■ ENTRIES SHOWN
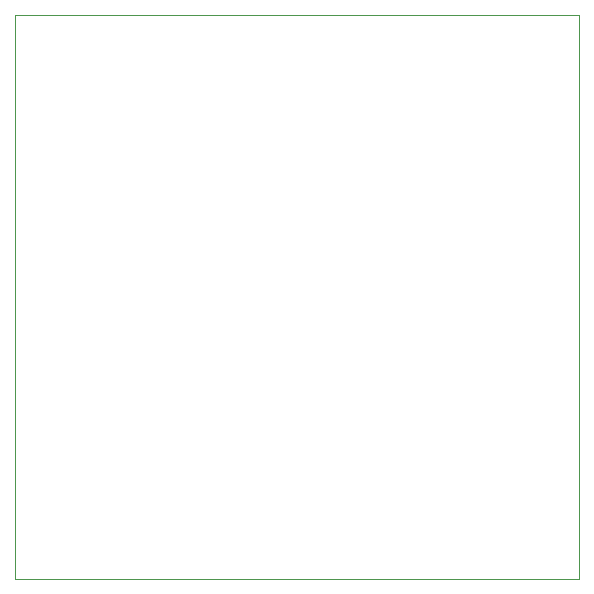
<source format=gm1>
G04 #@! TF.GenerationSoftware,KiCad,Pcbnew,(6.0.1)*
G04 #@! TF.CreationDate,2023-05-09T20:22:03-04:00*
G04 #@! TF.ProjectId,ExternalFaces,45787465-726e-4616-9c46-616365732e6b,rev?*
G04 #@! TF.SameCoordinates,Original*
G04 #@! TF.FileFunction,Profile,NP*
%FSLAX46Y46*%
G04 Gerber Fmt 4.6, Leading zero omitted, Abs format (unit mm)*
G04 Created by KiCad (PCBNEW (6.0.1)) date 2023-05-09 20:22:03*
%MOMM*%
%LPD*%
G01*
G04 APERTURE LIST*
G04 #@! TA.AperFunction,Profile*
%ADD10C,0.100000*%
G04 #@! TD*
G04 APERTURE END LIST*
D10*
X154300000Y-120600000D02*
X106500000Y-120600000D01*
X106500000Y-120600000D02*
X106500000Y-72800000D01*
X106500000Y-72800000D02*
X154300000Y-72800000D01*
X154300000Y-72800000D02*
X154300000Y-120600000D01*
M02*

</source>
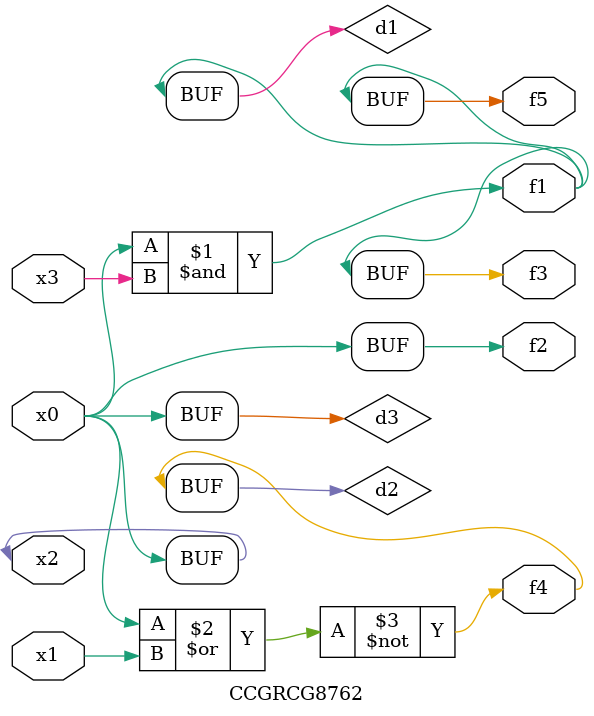
<source format=v>
module CCGRCG8762(
	input x0, x1, x2, x3,
	output f1, f2, f3, f4, f5
);

	wire d1, d2, d3;

	and (d1, x2, x3);
	nor (d2, x0, x1);
	buf (d3, x0, x2);
	assign f1 = d1;
	assign f2 = d3;
	assign f3 = d1;
	assign f4 = d2;
	assign f5 = d1;
endmodule

</source>
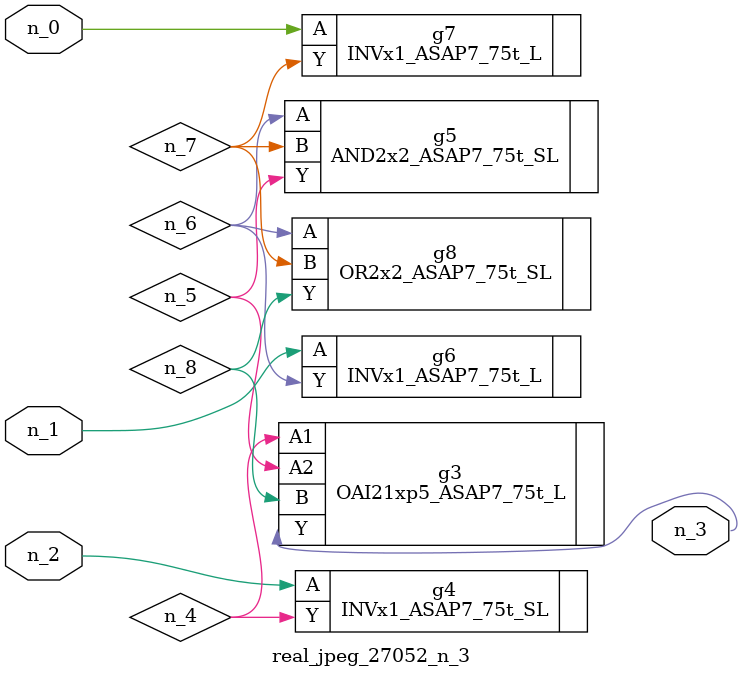
<source format=v>
module real_jpeg_27052_n_3 (n_1, n_0, n_2, n_3);

input n_1;
input n_0;
input n_2;

output n_3;

wire n_5;
wire n_4;
wire n_8;
wire n_6;
wire n_7;

INVx1_ASAP7_75t_L g7 ( 
.A(n_0),
.Y(n_7)
);

INVx1_ASAP7_75t_L g6 ( 
.A(n_1),
.Y(n_6)
);

INVx1_ASAP7_75t_SL g4 ( 
.A(n_2),
.Y(n_4)
);

OAI21xp5_ASAP7_75t_L g3 ( 
.A1(n_4),
.A2(n_5),
.B(n_8),
.Y(n_3)
);

AND2x2_ASAP7_75t_SL g5 ( 
.A(n_6),
.B(n_7),
.Y(n_5)
);

OR2x2_ASAP7_75t_SL g8 ( 
.A(n_6),
.B(n_7),
.Y(n_8)
);


endmodule
</source>
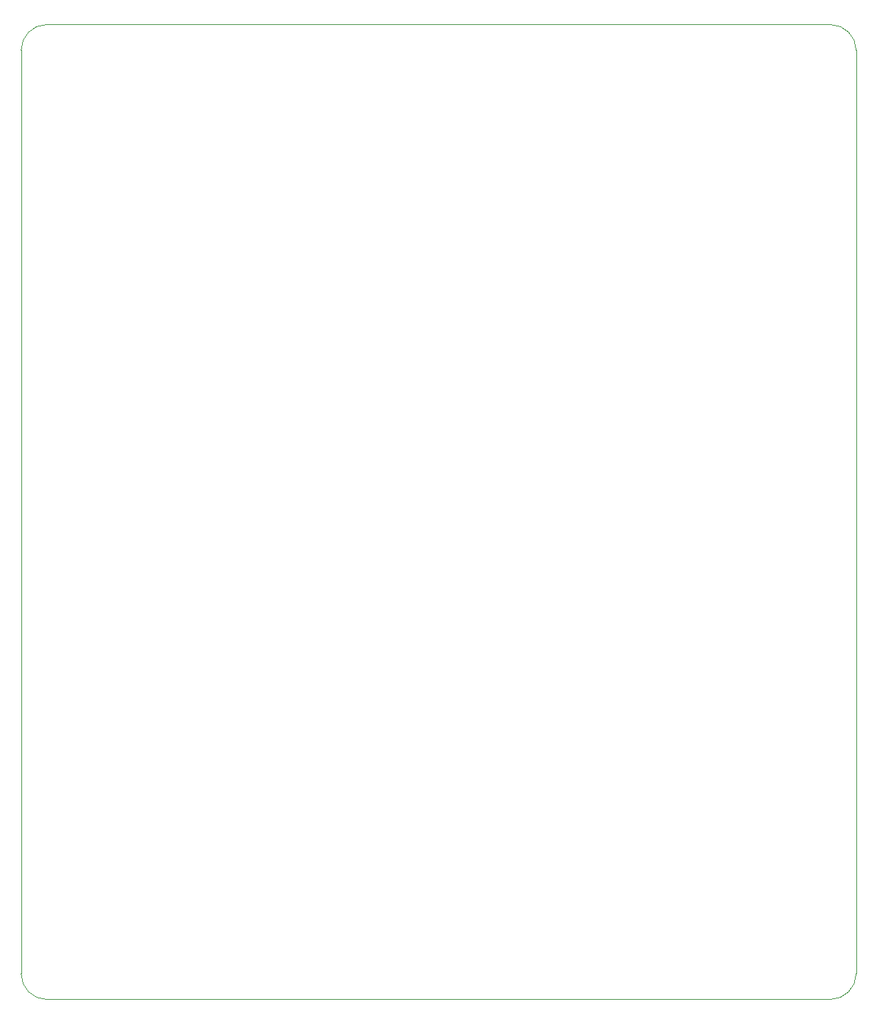
<source format=gbr>
%TF.GenerationSoftware,KiCad,Pcbnew,(5.1.6)-1*%
%TF.CreationDate,2020-06-15T22:18:44+02:00*%
%TF.ProjectId,numpad,6e756d70-6164-42e6-9b69-6361645f7063,rev?*%
%TF.SameCoordinates,Original*%
%TF.FileFunction,Profile,NP*%
%FSLAX46Y46*%
G04 Gerber Fmt 4.6, Leading zero omitted, Abs format (unit mm)*
G04 Created by KiCad (PCBNEW (5.1.6)-1) date 2020-06-15 22:18:44*
%MOMM*%
%LPD*%
G01*
G04 APERTURE LIST*
%TA.AperFunction,Profile*%
%ADD10C,0.050000*%
%TD*%
G04 APERTURE END LIST*
D10*
X83312000Y-159004000D02*
G75*
G02*
X80264000Y-155956000I0J3048000D01*
G01*
X179578000Y-155956000D02*
G75*
G02*
X176530000Y-159004000I-3048000J0D01*
G01*
X176530000Y-43180000D02*
G75*
G02*
X179578000Y-46228000I0J-3048000D01*
G01*
X80264000Y-46228000D02*
G75*
G02*
X83312000Y-43180000I3048000J0D01*
G01*
X80264000Y-155956000D02*
X80264000Y-46228000D01*
X176530000Y-159004000D02*
X83312000Y-159004000D01*
X179578000Y-46228000D02*
X179578000Y-155956000D01*
X83312000Y-43180000D02*
X176530000Y-43180000D01*
M02*

</source>
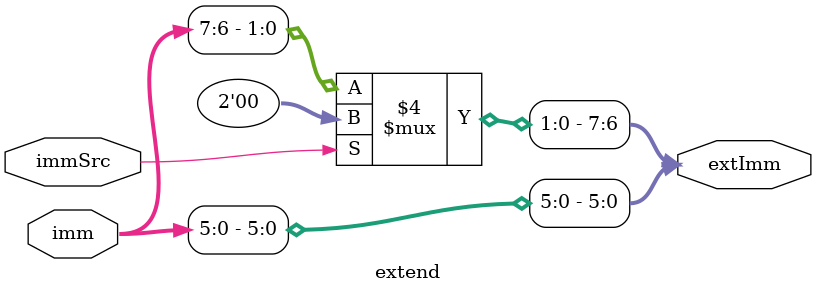
<source format=sv>
`timescale 1ns / 1ps

module extend(
    input logic [7:0] imm,
    input logic immSrc, // 0: 8 bit. extend etmeye gerek yok. 1: 6 bit. extend etmek gerekiyor
    output logic [7:0] extImm
    );

    always @* begin
        if(immSrc == 1)begin
            extImm[7:6] <= 0;
            extImm[5:0] <= imm[5:0];
        end
        else
            extImm <= imm;
    end
    
endmodule

</source>
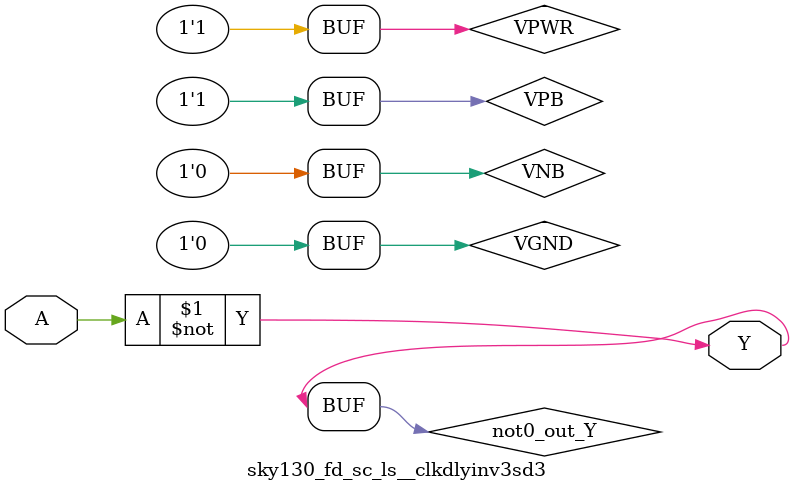
<source format=v>
/*
 * Copyright 2020 The SkyWater PDK Authors
 *
 * Licensed under the Apache License, Version 2.0 (the "License");
 * you may not use this file except in compliance with the License.
 * You may obtain a copy of the License at
 *
 *     https://www.apache.org/licenses/LICENSE-2.0
 *
 * Unless required by applicable law or agreed to in writing, software
 * distributed under the License is distributed on an "AS IS" BASIS,
 * WITHOUT WARRANTIES OR CONDITIONS OF ANY KIND, either express or implied.
 * See the License for the specific language governing permissions and
 * limitations under the License.
 *
 * SPDX-License-Identifier: Apache-2.0
*/


`ifndef SKY130_FD_SC_LS__CLKDLYINV3SD3_BEHAVIORAL_V
`define SKY130_FD_SC_LS__CLKDLYINV3SD3_BEHAVIORAL_V

/**
 * clkdlyinv3sd3: Clock Delay Inverter 3-stage 0.50um length inner
 *                stage gate.
 *
 * Verilog simulation functional model.
 */

`timescale 1ns / 1ps
`default_nettype none

`celldefine
module sky130_fd_sc_ls__clkdlyinv3sd3 (
    Y,
    A
);

    // Module ports
    output Y;
    input  A;

    // Module supplies
    supply1 VPWR;
    supply0 VGND;
    supply1 VPB ;
    supply0 VNB ;

    // Local signals
    wire not0_out_Y;

    //  Name  Output      Other arguments
    not not0 (not0_out_Y, A              );
    buf buf0 (Y         , not0_out_Y     );

endmodule
`endcelldefine

`default_nettype wire
`endif  // SKY130_FD_SC_LS__CLKDLYINV3SD3_BEHAVIORAL_V
</source>
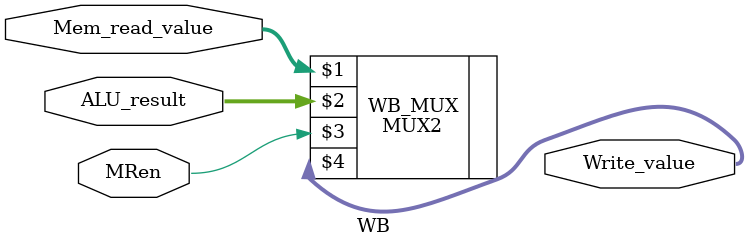
<source format=v>
module WB(input MRen, input [31 : 0] ALU_result, Mem_read_value, output [31 : 0] Write_value);
MUX2 WB_MUX (Mem_read_value,ALU_result,MRen,Write_value);
endmodule

</source>
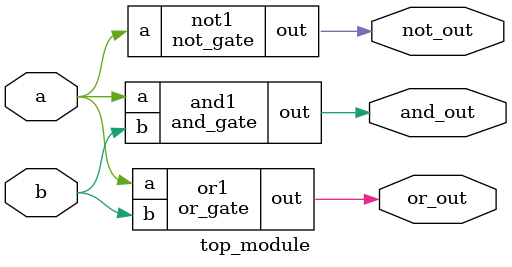
<source format=v>
module and_gate(
    input a,
    input b,
    output out
);
    assign out = a & b;
endmodule

module not_gate(
    input a,
    output out
);
    assign out = ~a;
endmodule

module or_gate(
    input a,
    input b,
    output out
);
    assign out = a | b;
endmodule

module top_module(
    input a, 
    input b, 
    output and_out, 
    output not_out, 
    output or_out
);
    and_gate and1(a, b, and_out);
    not_gate not1(a, not_out);
    or_gate or1(a, b, or_out);
endmodule

</source>
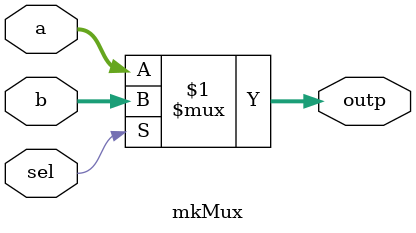
<source format=v>

`ifdef BSV_ASSIGNMENT_DELAY
`else
  `define BSV_ASSIGNMENT_DELAY
`endif

`ifdef BSV_POSITIVE_RESET
  `define BSV_RESET_VALUE 1'b1
  `define BSV_RESET_EDGE posedge
`else
  `define BSV_RESET_VALUE 1'b0
  `define BSV_RESET_EDGE negedge
`endif

module mkMux(sel,
	     a,
	     b,
	     outp);
  // value method outp
  input  sel;
  input  [15 : 0] a;
  input  [15 : 0] b;
  output [15 : 0] outp;

  // signals for module outputs
  wire [15 : 0] outp;

  // value method outp
  assign outp = sel ? b : a ;
endmodule  // mkMux


</source>
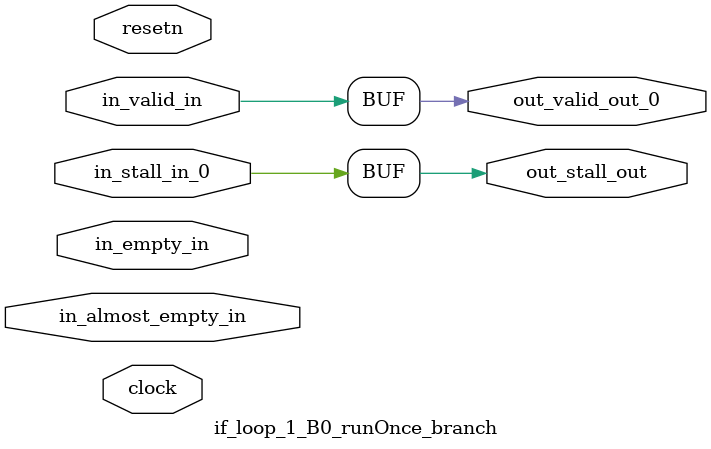
<source format=sv>



(* altera_attribute = "-name AUTO_SHIFT_REGISTER_RECOGNITION OFF; -name MESSAGE_DISABLE 10036; -name MESSAGE_DISABLE 10037; -name MESSAGE_DISABLE 14130; -name MESSAGE_DISABLE 14320; -name MESSAGE_DISABLE 15400; -name MESSAGE_DISABLE 14130; -name MESSAGE_DISABLE 10036; -name MESSAGE_DISABLE 12020; -name MESSAGE_DISABLE 12030; -name MESSAGE_DISABLE 12010; -name MESSAGE_DISABLE 12110; -name MESSAGE_DISABLE 14320; -name MESSAGE_DISABLE 13410; -name MESSAGE_DISABLE 113007; -name MESSAGE_DISABLE 10958" *)
module if_loop_1_B0_runOnce_branch (
    input wire [0:0] in_almost_empty_in,
    input wire [0:0] in_empty_in,
    input wire [0:0] in_stall_in_0,
    input wire [0:0] in_valid_in,
    output wire [0:0] out_stall_out,
    output wire [0:0] out_valid_out_0,
    input wire clock,
    input wire resetn
    );

    reg [0:0] rst_sync_rst_sclrn;


    // out_stall_out(GPOUT,6)
    assign out_stall_out = in_stall_in_0;

    // out_valid_out_0(GPOUT,7)
    assign out_valid_out_0 = in_valid_in;

    // rst_sync(RESETSYNC,8)
    acl_reset_handler #(
        .ASYNC_RESET(0),
        .USE_SYNCHRONIZER(1),
        .PULSE_EXTENSION(0),
        .PIPE_DEPTH(3),
        .DUPLICATE(1)
    ) therst_sync (
        .clk(clock),
        .i_resetn(resetn),
        .o_sclrn(rst_sync_rst_sclrn)
    );

endmodule

</source>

■ PROBLEM DETAILS
Check each line of the records above, and copy those that hold the word "MRen".

■ REPLY
module WB(input MRen, input [31 : 0] ALU_result, Mem_read_value, output [31 : 0] Write_value);
MUX2 WB_MUX (Mem_read_value,ALU_result,MRen,Write_value);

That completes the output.